At the resumed hearing of her case on Thursday, West said there had been plans to expand the GSAS to meet the needs of An Garda Síochána. She said that she understood that the top position in the GSAS would be subject to advertisement and competition, but this did not happen.
“There were conversations and discussions ongoing that I wasn’t privy to, even though I was part of the management team,” she said, adding that it was a surprise to her when she learned that her colleague, Sarah Parsons, who was joint deputy head of GSAS with Ms West, was going to be put into the role of principal officer.
“It had a terrible, detrimental effect on me, as my worst fears were being realised that I was being written out. There were active attempts to prevent me from moving forward in my career,” she said, adding that she became very emotional and “broke down”.
Ms West said that after she made her disclosures about the misclassification of homicides, she was subjected to “undermining, belittling and bullying”. She said that she went back to work and “struggled on”, before her face broke out in “a very severe case of perioral dermatitis”.
“I realised if I keep going the way I am going, I am not going to survive this,” West said, explaining that she was on antibiotics for three months and had to go to her GP as her mouth was so ulcerated she couldn’t swallow due to extreme pain.
“This only started after I raised my head above the parapets about the homicides,” she said.
Ms West said that in December 2020, she went out on sick leave as she was under “tremendous pressure in the workplace and not fit to be there”. She said she visited her GP and remains under the care of a psychiatrist.
She told the hearing that she heard “absolutely nothing” from her employer about getting back to work and she had not received sick pay.
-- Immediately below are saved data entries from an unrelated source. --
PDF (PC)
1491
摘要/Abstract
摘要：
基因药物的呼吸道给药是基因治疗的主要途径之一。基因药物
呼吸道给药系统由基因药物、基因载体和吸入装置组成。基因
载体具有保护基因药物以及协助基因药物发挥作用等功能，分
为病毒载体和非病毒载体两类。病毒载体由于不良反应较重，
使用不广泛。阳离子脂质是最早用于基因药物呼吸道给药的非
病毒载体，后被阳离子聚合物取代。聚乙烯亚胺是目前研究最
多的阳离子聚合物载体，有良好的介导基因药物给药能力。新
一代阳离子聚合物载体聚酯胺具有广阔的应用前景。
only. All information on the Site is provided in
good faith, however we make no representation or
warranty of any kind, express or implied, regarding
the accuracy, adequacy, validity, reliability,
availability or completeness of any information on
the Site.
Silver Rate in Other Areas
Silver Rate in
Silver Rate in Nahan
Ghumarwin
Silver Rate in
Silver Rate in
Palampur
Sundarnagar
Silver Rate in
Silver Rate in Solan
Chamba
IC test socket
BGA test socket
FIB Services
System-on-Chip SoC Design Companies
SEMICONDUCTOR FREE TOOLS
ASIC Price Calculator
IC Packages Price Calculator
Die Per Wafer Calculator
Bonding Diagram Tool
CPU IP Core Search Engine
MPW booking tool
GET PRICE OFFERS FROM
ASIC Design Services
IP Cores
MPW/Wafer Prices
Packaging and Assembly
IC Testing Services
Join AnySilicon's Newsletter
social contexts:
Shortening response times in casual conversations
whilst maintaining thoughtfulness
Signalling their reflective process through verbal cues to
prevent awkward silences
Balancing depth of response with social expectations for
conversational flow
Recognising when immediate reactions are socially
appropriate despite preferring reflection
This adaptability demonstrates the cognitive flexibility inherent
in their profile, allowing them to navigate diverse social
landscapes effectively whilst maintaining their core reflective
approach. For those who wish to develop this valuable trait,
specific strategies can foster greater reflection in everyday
She said that her pay status has been “zero since September 2022” and she has no income.
Ms West said she tried to return to work in February 2021, but after one day back at work, she was “in emotional distress” and spent 12 hours crying.
She went on to say: “They never wanted me back, I was too honest, I had too much integrity.”
She said she signed off from work again on February 2nd, 2021, meaning she was back at work for just one day.
The case is continuing on Friday before adjudication officer Penelope McGrath.